§ EXERCISE DIRECTIONS:
Can you set out the material below as a numbered list, starting with the line containing "pose: elev=13.9 azim=274.5" and going on through the end of the material, skipping blank lines and leaving out the pictures?
* START THE RECORDS *
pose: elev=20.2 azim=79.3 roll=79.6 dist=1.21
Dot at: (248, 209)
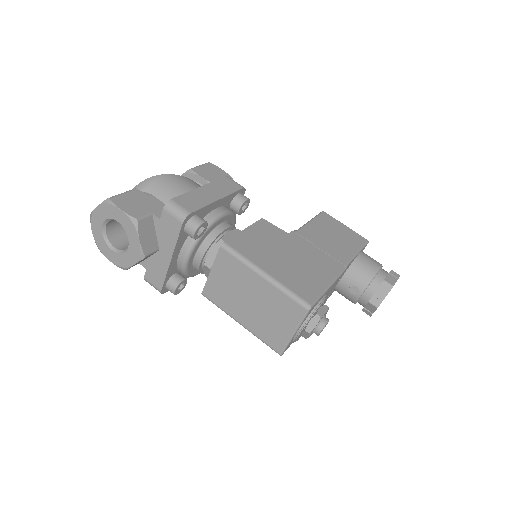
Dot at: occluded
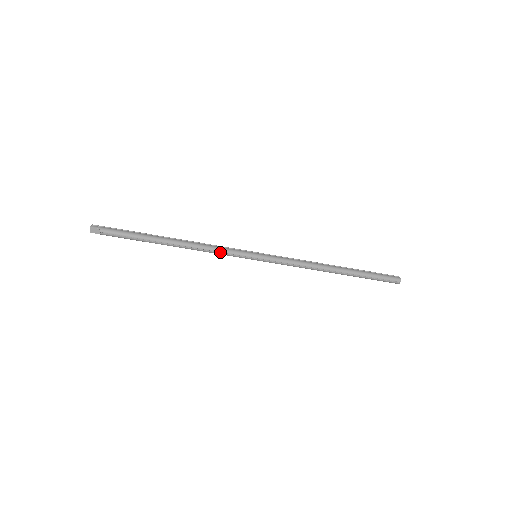
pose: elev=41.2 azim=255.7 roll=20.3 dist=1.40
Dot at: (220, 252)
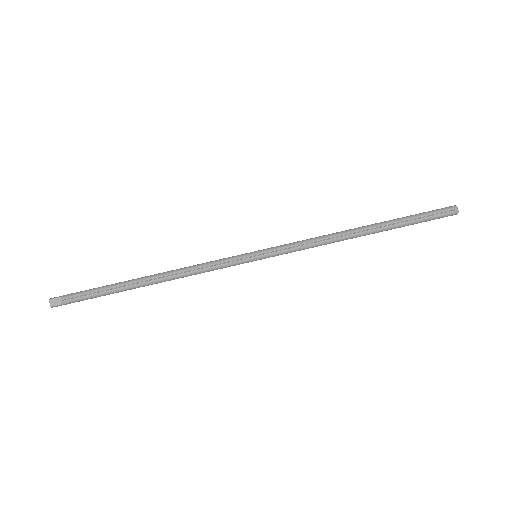
Dot at: (209, 267)
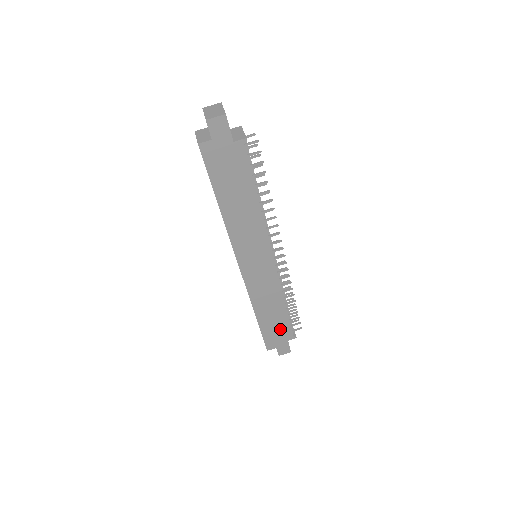
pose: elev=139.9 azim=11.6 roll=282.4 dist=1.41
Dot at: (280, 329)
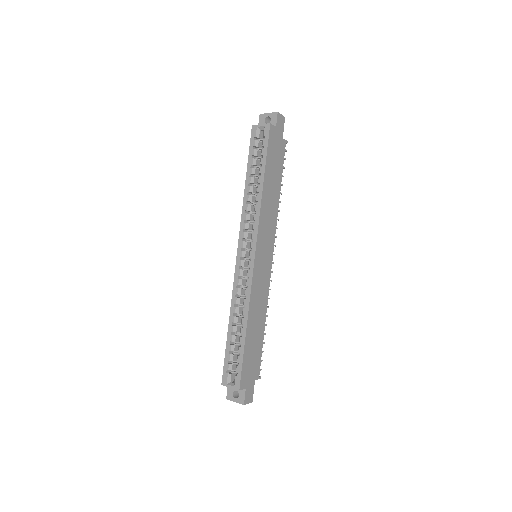
Dot at: (255, 357)
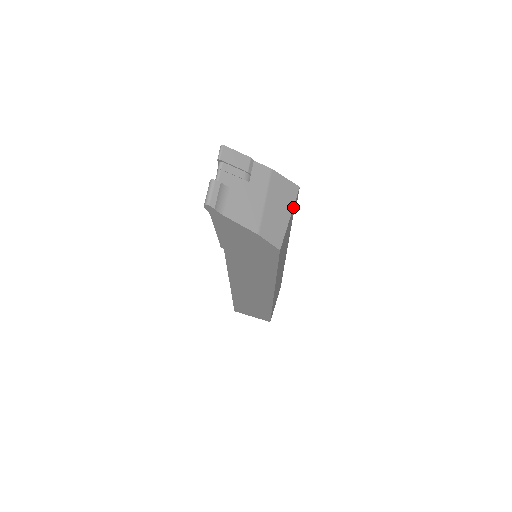
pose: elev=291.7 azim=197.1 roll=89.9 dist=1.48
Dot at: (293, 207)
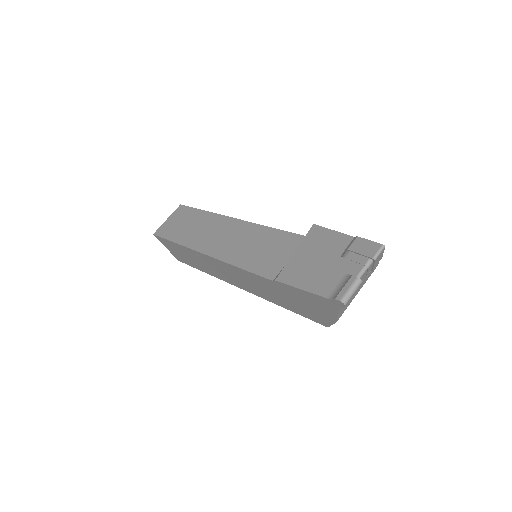
Dot at: occluded
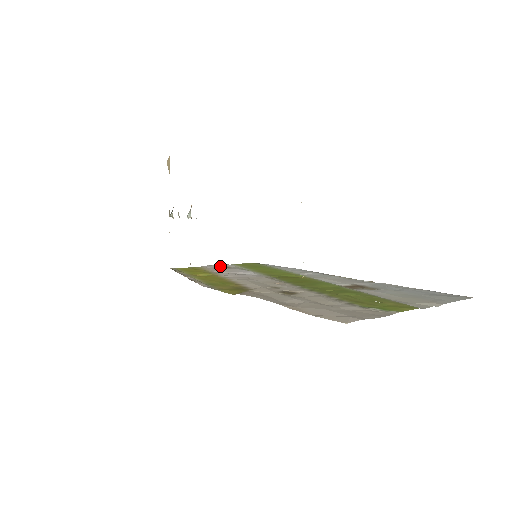
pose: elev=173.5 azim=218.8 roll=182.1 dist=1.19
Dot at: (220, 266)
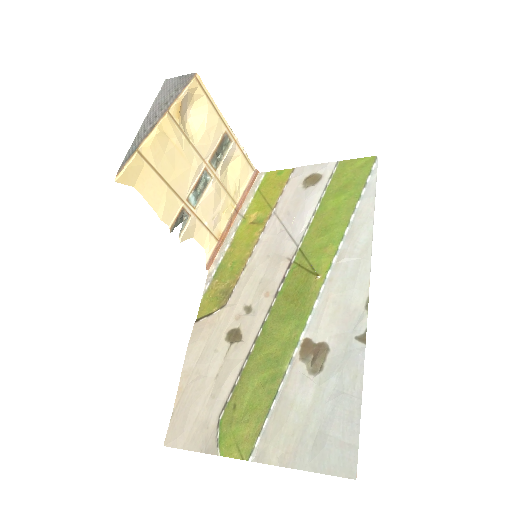
Dot at: (306, 180)
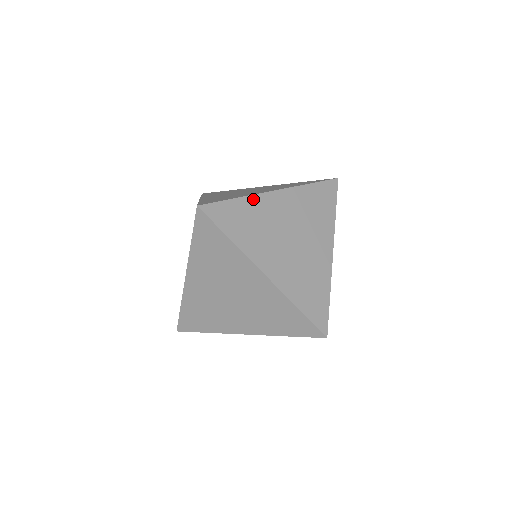
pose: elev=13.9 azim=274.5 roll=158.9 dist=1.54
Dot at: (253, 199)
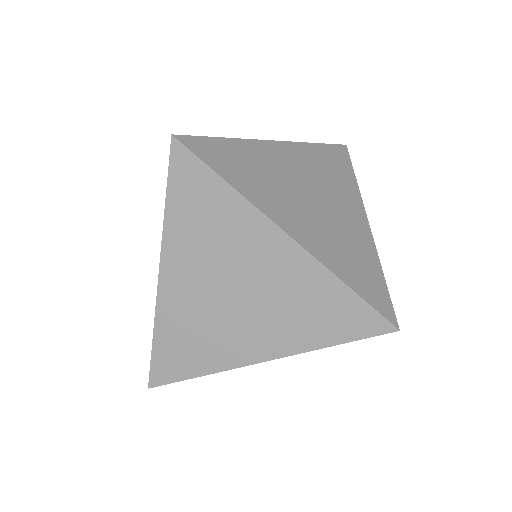
Dot at: occluded
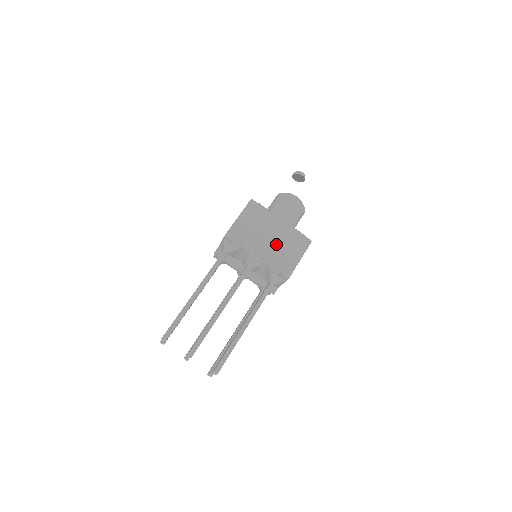
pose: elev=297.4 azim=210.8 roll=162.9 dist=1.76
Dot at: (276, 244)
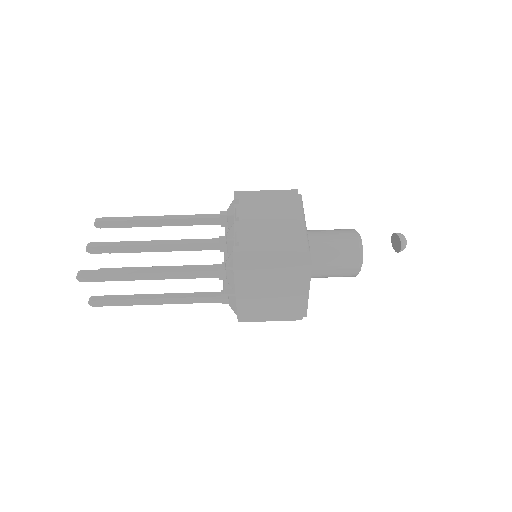
Dot at: (267, 231)
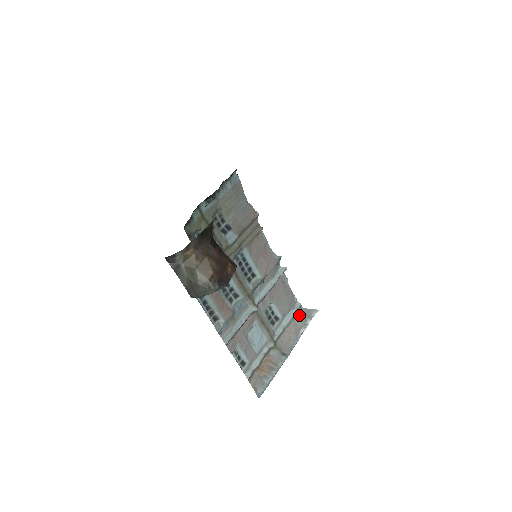
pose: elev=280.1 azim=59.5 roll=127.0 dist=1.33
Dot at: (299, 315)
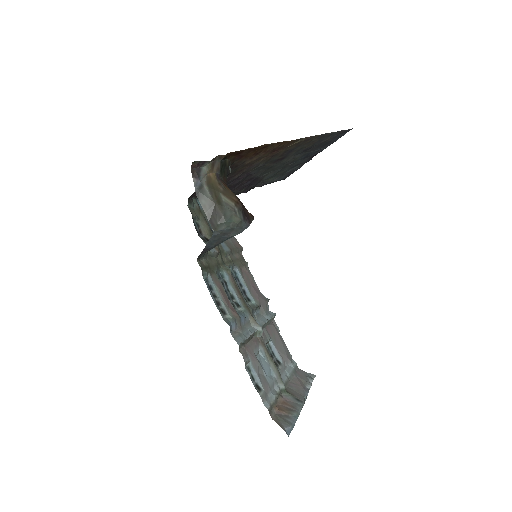
Dot at: (298, 373)
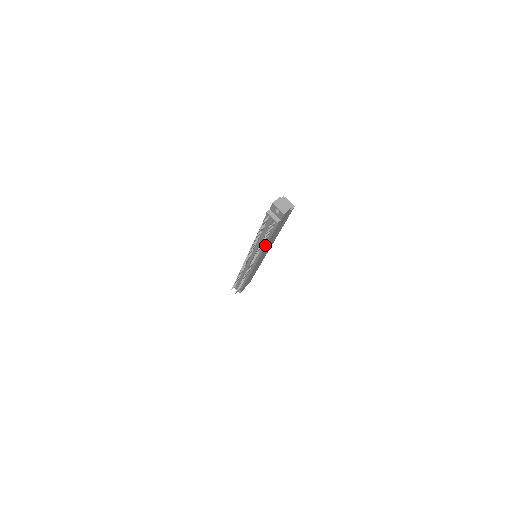
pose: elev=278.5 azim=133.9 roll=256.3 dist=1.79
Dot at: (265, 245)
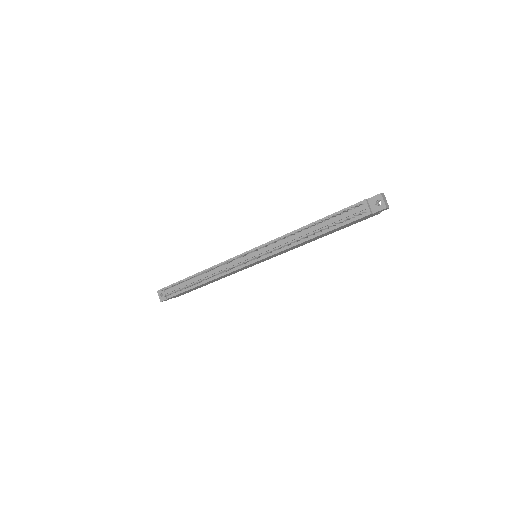
Dot at: (309, 239)
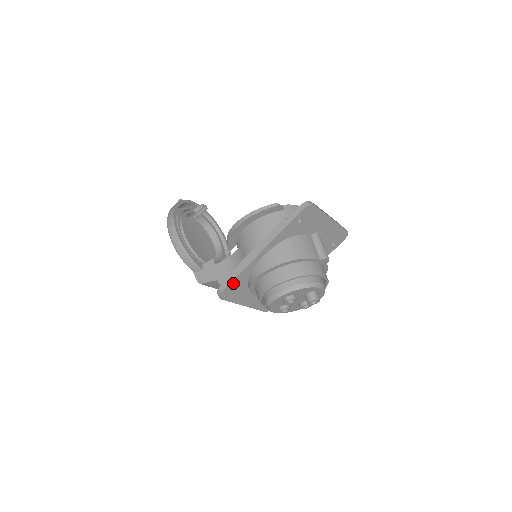
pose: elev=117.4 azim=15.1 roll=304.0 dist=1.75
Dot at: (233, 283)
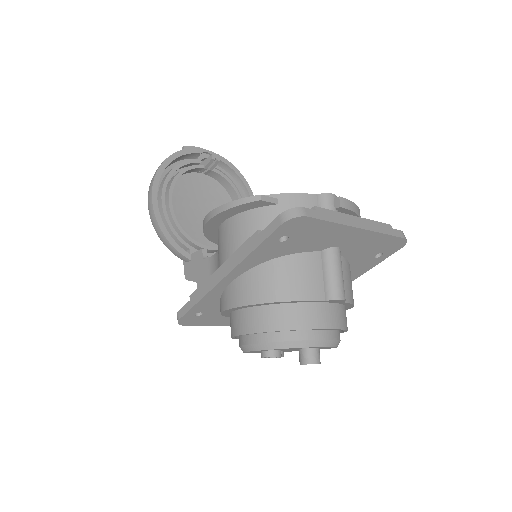
Dot at: (194, 311)
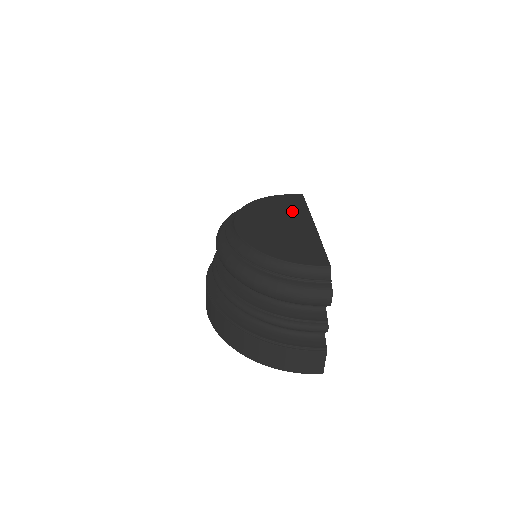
* END THE RECORDS *
§ TASK ANSWER:
1. pose: elev=13.9 azim=274.5 roll=158.9 dist=1.54
2. Dot at: (253, 199)
3. Dot at: occluded
4. pose: elev=297.4 azim=210.8 roll=162.9 dist=1.76
5. Dot at: (276, 244)
6. Dot at: (267, 231)
7. pose: elev=280.1 azim=59.5 roll=127.0 dist=1.33
8. Dot at: (299, 315)
9. Dot at: (298, 373)
10. pose: elev=278.5 azim=133.9 roll=256.3 dist=1.79
11. Dot at: (265, 245)
12. Dot at: (309, 239)
13. pose: elev=117.4 azim=15.1 roll=304.0 dist=1.75
14. Dot at: (233, 283)
15. Dot at: (194, 311)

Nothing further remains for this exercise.